- _Consegna 1_: Modifica il tratto dell'elenco che va dalla riga contenente "to the students" fino a quella contenente "c'8 r8 r8 |", estremi compresi. Riporta solo queste righe, con "Allegro" sostituito da "Andante" e tutto il resto invariato.

- _Brano proposto_:
== == ==

Dal Corriere Economia di oggi:
Quale religione favorisce di più lo sviluppo e il benessere ...
Quale religione favorisce di più lo sviluppo e il benessere economico di un popolo? La risposta più condivisa la diede il sociologo Max Weber nel suo famoso libro del 1905 «L'etica protestante e lo sviluppo del capitalismo»: è il protestantesimo che ha scatenato la rivoluzione mentale necessaria all'avvento del moderno capitalismo. Ma ora il teorema weberiano è messo in discussione da una nuova ricerca compiuta da tre professori universitari italiani e pubblicata dall'americano «National Bureau of Economic Research»: «L'oppio dei popoli? Religione e atteggiamenti economici» di Luigi Zingales della University of Chicago, Paola Sapienza della Northwestern University (sempre di Chicago) e Luigi Guiso dell'Università di Sassari. «In generale la religione è positiva per lo sviluppo degli atteggiamenti che conducono alla crescita economica» sostengono i tre ricercatori, che si definiscono cattolici non praticanti. Quando tenta poi una classifica fra le diverse religioni, il nuovo studio arriva a ipotesi scottanti: in media le religioni cristiane sono associate positivamente a una mentalità che favorisce lo sviluppo, mentre quella musulmana ha un influsso negativo; ma non è vero che i protestanti battono sempre i cattolici nel sostenere i valori della crescita economica.

== == ==

- _Materiale fornito_:
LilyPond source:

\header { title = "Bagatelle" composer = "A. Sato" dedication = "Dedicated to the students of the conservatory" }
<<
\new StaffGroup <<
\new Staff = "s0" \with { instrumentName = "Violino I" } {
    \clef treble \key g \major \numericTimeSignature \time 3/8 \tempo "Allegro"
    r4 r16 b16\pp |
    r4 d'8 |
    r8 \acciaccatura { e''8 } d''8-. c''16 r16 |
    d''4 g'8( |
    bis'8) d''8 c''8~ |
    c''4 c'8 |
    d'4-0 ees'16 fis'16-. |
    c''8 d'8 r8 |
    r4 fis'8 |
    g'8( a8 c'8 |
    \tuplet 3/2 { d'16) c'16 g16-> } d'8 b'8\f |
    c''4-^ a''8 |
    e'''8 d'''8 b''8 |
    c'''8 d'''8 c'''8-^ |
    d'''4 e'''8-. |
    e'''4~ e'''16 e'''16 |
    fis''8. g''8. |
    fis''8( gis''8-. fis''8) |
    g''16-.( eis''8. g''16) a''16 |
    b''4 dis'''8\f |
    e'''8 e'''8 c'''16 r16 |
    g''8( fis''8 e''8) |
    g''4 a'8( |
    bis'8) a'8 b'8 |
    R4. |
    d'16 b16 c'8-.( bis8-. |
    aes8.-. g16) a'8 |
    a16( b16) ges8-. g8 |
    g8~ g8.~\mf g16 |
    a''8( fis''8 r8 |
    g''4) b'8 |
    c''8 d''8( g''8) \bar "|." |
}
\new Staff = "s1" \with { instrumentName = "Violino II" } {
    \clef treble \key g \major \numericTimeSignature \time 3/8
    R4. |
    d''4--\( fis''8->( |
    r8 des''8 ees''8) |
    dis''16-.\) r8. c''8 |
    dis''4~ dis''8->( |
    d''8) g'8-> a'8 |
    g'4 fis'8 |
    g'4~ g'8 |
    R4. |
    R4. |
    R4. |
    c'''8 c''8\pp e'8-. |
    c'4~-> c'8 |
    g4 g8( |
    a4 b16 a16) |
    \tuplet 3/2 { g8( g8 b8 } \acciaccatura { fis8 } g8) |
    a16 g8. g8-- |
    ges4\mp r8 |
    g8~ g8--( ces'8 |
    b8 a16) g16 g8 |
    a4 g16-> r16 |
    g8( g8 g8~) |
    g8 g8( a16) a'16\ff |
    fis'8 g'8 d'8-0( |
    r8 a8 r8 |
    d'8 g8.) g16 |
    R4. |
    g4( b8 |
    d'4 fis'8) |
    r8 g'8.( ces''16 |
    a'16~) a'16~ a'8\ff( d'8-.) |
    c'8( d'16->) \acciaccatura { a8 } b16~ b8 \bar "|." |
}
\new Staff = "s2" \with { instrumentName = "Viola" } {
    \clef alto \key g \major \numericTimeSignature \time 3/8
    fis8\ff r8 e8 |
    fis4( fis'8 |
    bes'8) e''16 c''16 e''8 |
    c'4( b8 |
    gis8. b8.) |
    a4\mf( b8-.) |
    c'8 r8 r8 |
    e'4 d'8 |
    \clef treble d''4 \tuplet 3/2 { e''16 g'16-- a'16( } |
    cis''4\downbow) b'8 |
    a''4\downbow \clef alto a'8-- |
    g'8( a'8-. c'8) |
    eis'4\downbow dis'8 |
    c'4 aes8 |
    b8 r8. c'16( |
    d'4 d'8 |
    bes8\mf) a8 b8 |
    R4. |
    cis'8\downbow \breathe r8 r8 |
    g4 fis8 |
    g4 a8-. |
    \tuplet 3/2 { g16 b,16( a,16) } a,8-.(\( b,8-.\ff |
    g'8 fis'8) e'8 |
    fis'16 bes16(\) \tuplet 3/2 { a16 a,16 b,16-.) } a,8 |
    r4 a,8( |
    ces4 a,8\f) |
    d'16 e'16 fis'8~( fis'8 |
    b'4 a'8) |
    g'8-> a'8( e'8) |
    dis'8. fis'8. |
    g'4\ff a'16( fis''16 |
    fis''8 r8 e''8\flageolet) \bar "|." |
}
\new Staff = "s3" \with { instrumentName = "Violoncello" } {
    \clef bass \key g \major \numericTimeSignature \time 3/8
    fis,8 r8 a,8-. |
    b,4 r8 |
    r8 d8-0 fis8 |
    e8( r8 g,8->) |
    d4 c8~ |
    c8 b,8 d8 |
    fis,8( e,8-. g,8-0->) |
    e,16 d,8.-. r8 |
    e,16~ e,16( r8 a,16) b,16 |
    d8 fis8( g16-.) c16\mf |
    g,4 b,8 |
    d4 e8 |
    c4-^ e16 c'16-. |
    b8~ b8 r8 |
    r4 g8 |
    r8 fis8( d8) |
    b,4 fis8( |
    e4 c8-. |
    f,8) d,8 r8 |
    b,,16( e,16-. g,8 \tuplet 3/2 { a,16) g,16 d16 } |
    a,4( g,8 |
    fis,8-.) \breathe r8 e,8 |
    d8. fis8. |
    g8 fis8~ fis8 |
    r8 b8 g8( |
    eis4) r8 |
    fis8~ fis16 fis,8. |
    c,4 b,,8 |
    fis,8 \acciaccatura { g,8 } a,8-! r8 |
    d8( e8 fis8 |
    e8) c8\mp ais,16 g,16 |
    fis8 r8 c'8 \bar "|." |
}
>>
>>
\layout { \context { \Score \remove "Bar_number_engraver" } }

== == ==

- _Consegna 2_: Nel brano su religione e sviluppo economico, quale istituzione ha pubblicato la nuova ricerca dei tre professori italiani?

- _Risposta completa 1_:
\header { title = "Bagatelle" composer = "A. Sato" dedication = "Dedicated to the students of the conservatory" }
<<
\new StaffGroup <<
\new Staff = "s0" \with { instrumentName = "Violino I" } {
    \clef treble \key g \major \numericTimeSignature \time 3/8 \tempo "Andante"
    r4 r16 b16\pp |
    r4 d'8 |
    r8 \acciaccatura { e''8 } d''8-. c''16 r16 |
    d''4 g'8( |
    bis'8) d''8 c''8~ |
    c''4 c'8 |
    d'4-0 ees'16 fis'16-. |
    c''8 d'8 r8 |
    r4 fis'8 |
    g'8( a8 c'8 |
    \tuplet 3/2 { d'16) c'16 g16-> } d'8 b'8\f |
    c''4-^ a''8 |
    e'''8 d'''8 b''8 |
    c'''8 d'''8 c'''8-^ |
    d'''4 e'''8-. |
    e'''4~ e'''16 e'''16 |
    fis''8. g''8. |
    fis''8( gis''8-. fis''8) |
    g''16-.( eis''8. g''16) a''16 |
    b''4 dis'''8\f |
    e'''8 e'''8 c'''16 r16 |
    g''8( fis''8 e''8) |
    g''4 a'8( |
    bis'8) a'8 b'8 |
    R4. |
    d'16 b16 c'8-.( bis8-. |
    aes8.-. g16) a'8 |
    a16( b16) ges8-. g8 |
    g8~ g8.~\mf g16 |
    a''8( fis''8 r8 |
    g''4) b'8 |
    c''8 d''8( g''8) \bar "|." |
}
\new Staff = "s1" \with { instrumentName = "Violino II" } {
    \clef treble \key g \major \numericTimeSignature \time 3/8
    R4. |
    d''4--\( fis''8->( |
    r8 des''8 ees''8) |
    dis''16-.\) r8. c''8 |
    dis''4~ dis''8->( |
    d''8) g'8-> a'8 |
    g'4 fis'8 |
    g'4~ g'8 |
    R4. |
    R4. |
    R4. |
    c'''8 c''8\pp e'8-. |
    c'4~-> c'8 |
    g4 g8( |
    a4 b16 a16) |
    \tuplet 3/2 { g8( g8 b8 } \acciaccatura { fis8 } g8) |
    a16 g8. g8-- |
    ges4\mp r8 |
    g8~ g8--( ces'8 |
    b8 a16) g16 g8 |
    a4 g16-> r16 |
    g8( g8 g8~) |
    g8 g8( a16) a'16\ff |
    fis'8 g'8 d'8-0( |
    r8 a8 r8 |
    d'8 g8.) g16 |
    R4. |
    g4( b8 |
    d'4 fis'8) |
    r8 g'8.( ces''16 |
    a'16~) a'16~ a'8\ff( d'8-.) |
    c'8( d'16->) \acciaccatura { a8 } b16~ b8 \bar "|." |
}
\new Staff = "s2" \with { instrumentName = "Viola" } {
    \clef alto \key g \major \numericTimeSignature \time 3/8
    fis8\ff r8 e8 |
    fis4( fis'8 |
    bes'8) e''16 c''16 e''8 |
    c'4( b8 |
    gis8. b8.) |
    a4\mf( b8-.) |
    c'8 r8 r8 |

- _Risposta completa 2_: Il «National Bureau of Economic Research», un ente americano.